FAUSTA
LA TETA ASUSTADA
écrit et réalisé par Claudia Llosa

Berlin 2009 Ours d'or

FaustaSITEr

avec Magalie Solier, Susi Sanchez, Efrain Solis, Marino Bollon...
Pérou - 2009 - 1h33 - couleur - VO

SEANCE UNIQUE VENDREDI 3 FEVRIER À 20H30
organisée avec l'association Imagenes donde Andes (IdA) :
Créée en 2009, IdA a pour vocation de mettre en place des séances de projections, au sud du Pérou, auprès d'un public n'ayant pas accès à une salle fixe
en raison de son isolement géographique et/ou social.
Cette soirée est l'occasion de faire connaître le travail réalisé par
l'association durant ces 2 dernières années et de découvrir une autre facette du Pérou.

http://imagenesdondeandes.blogspot.com/

L'association IDA, dans le cadre de ses actions,
est financée par la Region Ile-de-France et Partage sans frontières.
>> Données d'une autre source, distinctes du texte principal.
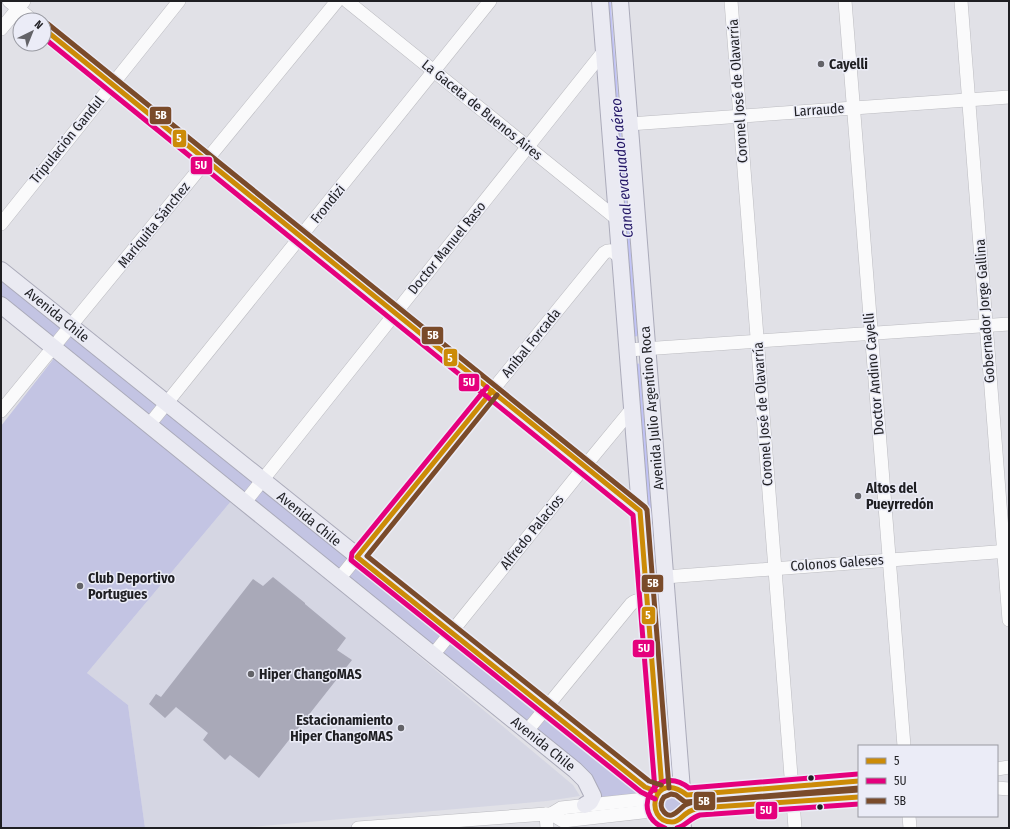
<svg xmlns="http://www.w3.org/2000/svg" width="1010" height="829" viewBox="0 0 1010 829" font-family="'Fira Sans Condensed',sans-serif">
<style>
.built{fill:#d5d6e3}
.green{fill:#c3c4e3}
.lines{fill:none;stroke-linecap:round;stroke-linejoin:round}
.stream{stroke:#c1c3f6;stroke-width:3}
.building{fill:#a9a9b8}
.minor-casing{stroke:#bcbcc1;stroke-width:14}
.major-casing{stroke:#ababba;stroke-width:18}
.minor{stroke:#fafafb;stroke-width:13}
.major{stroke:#eaeaf2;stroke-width:16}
.bus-1-casing{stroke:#ebecf7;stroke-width:8}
.bus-2-casing{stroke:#ebecf7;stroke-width:8}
.bus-3-casing{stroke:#ebecf7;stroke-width:8}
.bus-1{stroke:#cc8b07;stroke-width:5}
.bus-2{stroke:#e5007d;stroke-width:5}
.bus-3{stroke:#7a4b2a;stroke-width:5}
.poi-dot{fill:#636368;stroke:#ebecf7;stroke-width:1.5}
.bus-dot{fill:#1f1f23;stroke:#ebecf7;stroke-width:1.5}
.labels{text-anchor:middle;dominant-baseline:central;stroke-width:3;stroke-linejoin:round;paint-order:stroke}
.poi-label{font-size:14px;font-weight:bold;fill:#1f1f23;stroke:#ebecf7;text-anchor:start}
.street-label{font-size:14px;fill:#1f1f23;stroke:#ebecf7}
.water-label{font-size:15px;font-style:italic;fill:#251867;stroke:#ebecf7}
.line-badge{stroke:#ebecf7;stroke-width:1.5}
.badge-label{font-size:11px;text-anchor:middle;font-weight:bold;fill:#fff}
</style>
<rect width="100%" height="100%" fill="#e1e1e7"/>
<polygon class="built" points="232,500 573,785 580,796 547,801 239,828 145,828 128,705 87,673"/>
<g class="green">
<polygon points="1,270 645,787 672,786 682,790 859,781 859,797 699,808 683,828 665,828 657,814 610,816 551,814 585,805 589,788 1,305"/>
<polygon points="55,357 232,500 87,673 128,705 145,828 1,828 1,426"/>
</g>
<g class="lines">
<g class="stream">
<polyline points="609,1 636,335"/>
<polyline points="638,365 672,781"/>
</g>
</g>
<polygon class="building" points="273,577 305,603 305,604 346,638 337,650 352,660 259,778 230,755 225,760 203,740 208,733 176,707 165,718 149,704 156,694 161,697 253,579 263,586"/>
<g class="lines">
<defs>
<g id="minor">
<polyline points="9,1 32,20"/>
<polyline points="347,1 617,219"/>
<polyline points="731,1 795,828"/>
<polyline points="845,1 904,746"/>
<polyline points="961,1 1009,620"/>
<polyline points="1,29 24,1"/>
<polyline points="44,29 207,160 640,511"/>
<polyline points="629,124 1009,97"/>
<polyline points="1,224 179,1"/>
<polyline points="628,350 1009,324"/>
<polyline points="1,411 337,1"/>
<polyline points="149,425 490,1"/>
<polyline points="245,502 604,51"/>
<polyline points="665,577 1009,551"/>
<path d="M 339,579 L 604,253 C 611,248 617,253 620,260"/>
<polyline points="433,655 585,466 632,409"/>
<path d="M 527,731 L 631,604 C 637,599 643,599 648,607"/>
<polyline points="997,769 1009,767"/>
<polyline points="997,788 1009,789"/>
<polyline points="687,795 859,781"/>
<polyline points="688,812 699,808 859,797"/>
<polyline points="546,814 547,828"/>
<polyline points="551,814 561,808 655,798"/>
<polyline points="909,816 910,828"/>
<polyline points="358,828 546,814 551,814 563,821 651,811 657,814"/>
</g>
<g id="major">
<path d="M 600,1 L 662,789 C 649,800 652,811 664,820 L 665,828"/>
<path d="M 620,1 L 682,790 C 691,800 691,808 682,819 L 683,828"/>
<polyline points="1,270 645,787 658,792"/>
<polyline points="1,305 575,770 585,780 593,796 590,802 585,805"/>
</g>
</defs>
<use href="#minor" class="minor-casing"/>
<use href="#major" class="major-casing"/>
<use href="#minor" class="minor"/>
<use href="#major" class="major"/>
<defs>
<g id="bus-1">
<polyline points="44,29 640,511 662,789"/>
<polyline points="492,391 357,557 645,787 658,792"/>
<path d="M 859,781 L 687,795 C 653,768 643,822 672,822 C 679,822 682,816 687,813 C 691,810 695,809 699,808 L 859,797"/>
</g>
<g id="bus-2">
<polyline points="44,38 633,515 655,790"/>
<polyline points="487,387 352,553 351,560 641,792 655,799"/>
<path d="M 665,828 C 628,815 655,761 689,788 L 858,774"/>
<path d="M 677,828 C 687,825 690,818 700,815 L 859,804"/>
</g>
<g id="bus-3">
<polyline points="48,24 645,507 647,510 669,788"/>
<polyline points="497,395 367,556 649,781 661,785"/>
<polyline points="859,790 704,801 859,788"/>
<path d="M 671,794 L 676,795 L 685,802 L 698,801 C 693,802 689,803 685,805 C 678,810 670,823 662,809 C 660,804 661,801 664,797 Z"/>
</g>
</defs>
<use href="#bus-1" class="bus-1-casing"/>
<use href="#bus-2" class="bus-2-casing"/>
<use href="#bus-3" class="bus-3-casing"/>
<use href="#bus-1" class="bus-1"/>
<use href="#bus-2" class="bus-2"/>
<use href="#bus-3" class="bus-3"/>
</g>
<g class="poi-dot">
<circle cx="821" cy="64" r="4"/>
<circle cx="858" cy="496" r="4"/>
<circle cx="80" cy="586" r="4"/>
<circle cx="251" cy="674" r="4"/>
<circle cx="401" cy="728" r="4"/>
</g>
<g class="bus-dot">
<circle cx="811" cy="778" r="3.5"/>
<circle cx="820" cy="807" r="3.5"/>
</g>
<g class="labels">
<g class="poi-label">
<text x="829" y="64">Cayelli</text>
<text x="866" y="488">Altos del<tspan x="866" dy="16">Pueyrredón</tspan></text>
<text x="88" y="578">Club Deportivo<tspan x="88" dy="16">Portugues</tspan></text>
<text x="259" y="674">Hiper ChangoMAS</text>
<text x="393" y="720" text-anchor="end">Estacionamiento<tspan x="393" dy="16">Hiper ChangoMAS</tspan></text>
</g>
<g class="street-label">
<text transform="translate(738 91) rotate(-94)">Coronel José de Olavarría</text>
<text transform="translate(482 110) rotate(39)">La Gaceta de Buenos Aires</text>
<text transform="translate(819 110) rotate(-4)">Larraude</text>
<text transform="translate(67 140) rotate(-51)">Tripulación Gandul</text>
<text transform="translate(328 204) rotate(-51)">Frondizi</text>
<text transform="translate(154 225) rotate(-51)">Mariquita Sánchez</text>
<text transform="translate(447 248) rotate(-51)">Doctor Manuel Raso</text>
<text transform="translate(985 311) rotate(-94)">Gobernador Jorge Gallina</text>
<text transform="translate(57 315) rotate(39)">Avenida Chile</text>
<text transform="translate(531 343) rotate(-51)">Aníbal Forcada</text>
<text transform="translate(874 374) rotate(-95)">Doctor Andino Cayelli</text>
<text transform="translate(652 408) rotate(-95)">Avenida Julio Argentino Roca</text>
<text transform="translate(763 414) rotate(-94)">Coronel José de Olavarría</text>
<text transform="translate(309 519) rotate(39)">Avenida Chile</text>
<text transform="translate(532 532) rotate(-51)">Alfredo Palacios</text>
<text transform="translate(837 563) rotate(-4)">Colonos Galeses</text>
<text transform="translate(543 744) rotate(39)">Avenida Chile</text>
</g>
<g class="water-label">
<text transform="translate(622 168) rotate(-95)">Canal evacuador aéreo</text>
</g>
</g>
<g class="line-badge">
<rect x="149" y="106" width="23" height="19" rx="4" fill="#7a4b2a"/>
<rect x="172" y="129" width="15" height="19" rx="4" fill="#cc8b07"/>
<rect x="190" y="156" width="23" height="19" rx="4" fill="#e5007d"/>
<rect x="421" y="326" width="23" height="19" rx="4" fill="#7a4b2a"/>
<rect x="443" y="348" width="15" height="19" rx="4" fill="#cc8b07"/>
<rect x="458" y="373" width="22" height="19" rx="4" fill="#e5007d"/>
<rect x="641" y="574" width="23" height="19" rx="4" fill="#7a4b2a"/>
<rect x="641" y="606" width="15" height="19" rx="4" fill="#cc8b07"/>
<rect x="632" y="639" width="23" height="19" rx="4" fill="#e5007d"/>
<rect x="693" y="791" width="23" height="20" rx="4" fill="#7a4b2a"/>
<rect x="755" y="801" width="23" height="19" rx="4" fill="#e5007d"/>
</g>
<g class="badge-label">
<text x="161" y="119">5B</text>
<text x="179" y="142">5</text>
<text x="201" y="169">5U</text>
<text x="433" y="339">5B</text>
<text x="450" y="362">5</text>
<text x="469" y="386">5U</text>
<text x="653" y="587">5B</text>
<text x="648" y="619">5</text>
<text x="644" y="652">5U</text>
<text x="704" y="805">5B</text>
<text x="766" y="814">5U</text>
</g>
<rect width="1010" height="829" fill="none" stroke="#1f1f23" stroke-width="4"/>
<rect x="858" y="745" width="140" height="72" fill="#ebecf7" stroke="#999aa2"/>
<rect x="866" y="758" width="20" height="6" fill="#cc8b07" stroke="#999aa2"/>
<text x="894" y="765" font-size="12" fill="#1f1f23">5</text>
<rect x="866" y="778" width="20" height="6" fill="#e5007d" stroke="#999aa2"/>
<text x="894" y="785" font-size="12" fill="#1f1f23">5U</text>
<rect x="866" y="798" width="20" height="6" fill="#7a4b2a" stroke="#999aa2"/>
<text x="894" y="805" font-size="12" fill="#1f1f23">5B</text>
<g transform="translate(32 32) rotate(43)"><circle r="19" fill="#ebecf7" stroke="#999aa2"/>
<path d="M0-3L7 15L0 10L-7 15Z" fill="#636368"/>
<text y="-6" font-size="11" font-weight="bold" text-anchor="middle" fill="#1f1f23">N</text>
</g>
</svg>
Ours d'or à la Berlinale 2009, le deuxième film de la réalisatrice péruvienne Claudia Llosa explore avec un mélange remarquable de crudité et de poésie les blessures d'un peuple à travers celles d'une femme.
Dans les années 1970 à 1990, une guérilla entre militaires au pouvoir et combattants marxistes a ensanglanté le Pérou, y faisant près de 70.000 victimes, principalement au sein de la population indienne quechua. Comme des milliers d'autres femmes, la mère de la belle Fausta a été violée, alors qu'elle était enceinte. Sa fille, elle, n'a pas directement connu la guerre, mais souffre de la “teta asustada”, une “maladie” qui se transmet par le lait maternel : les enfants du viol sont privés de leur âme, qui est allée se cacher sous la terre pour échapper à l'horreur qu'ont subie leurs mères… Aujourd'hui, Fausta vit à Lima dans la famille de son oncle, organisateur de mariages. Elle fuit la compagnie des hommes, se protège d'éventuelles agressions en cachant une pomme de terre dans son vagin. Elle n'est elle-même qu'avec sa mère, avec qui elle ne s'exprime qu'en chansons qu'elles se composent l'une pour l'autre.
Le scénario dévoile petit à petit, par touches subtiles, l'aliénation dont a hérité Fausta. La jeune femme, remarquablement interprétée par Magaly Solier, s'est protégée derrière une carapace contre laquelle viennent buter tous ceux qui tentent de l'approcher. Comme de nombreuses œuvres latino-américaines, Fausta est aussi en prise directe avec la société de son pays, dont elle dévoile les clivages économiques et sociaux à travers le parcours de son personnage principal. La jeune femme va ainsi passer un pacte avec la riche pianiste chez qui elle travaille comme domestique : en échange des perles d'un collier, elle devra chanter pour celle qui a su remarquer son don. Mais le film n'est pas seulement l'histoire d'une dépossession, c'est aussi et avant tout celle d'une reconstruction. Et la magnifique promesse d'avenir qui se dessine sur le visage de l'actrice à la toute fin du film est le plus beau cadeau que pouvait offrir la réalisatrice à son personnage - et aux spectateurs.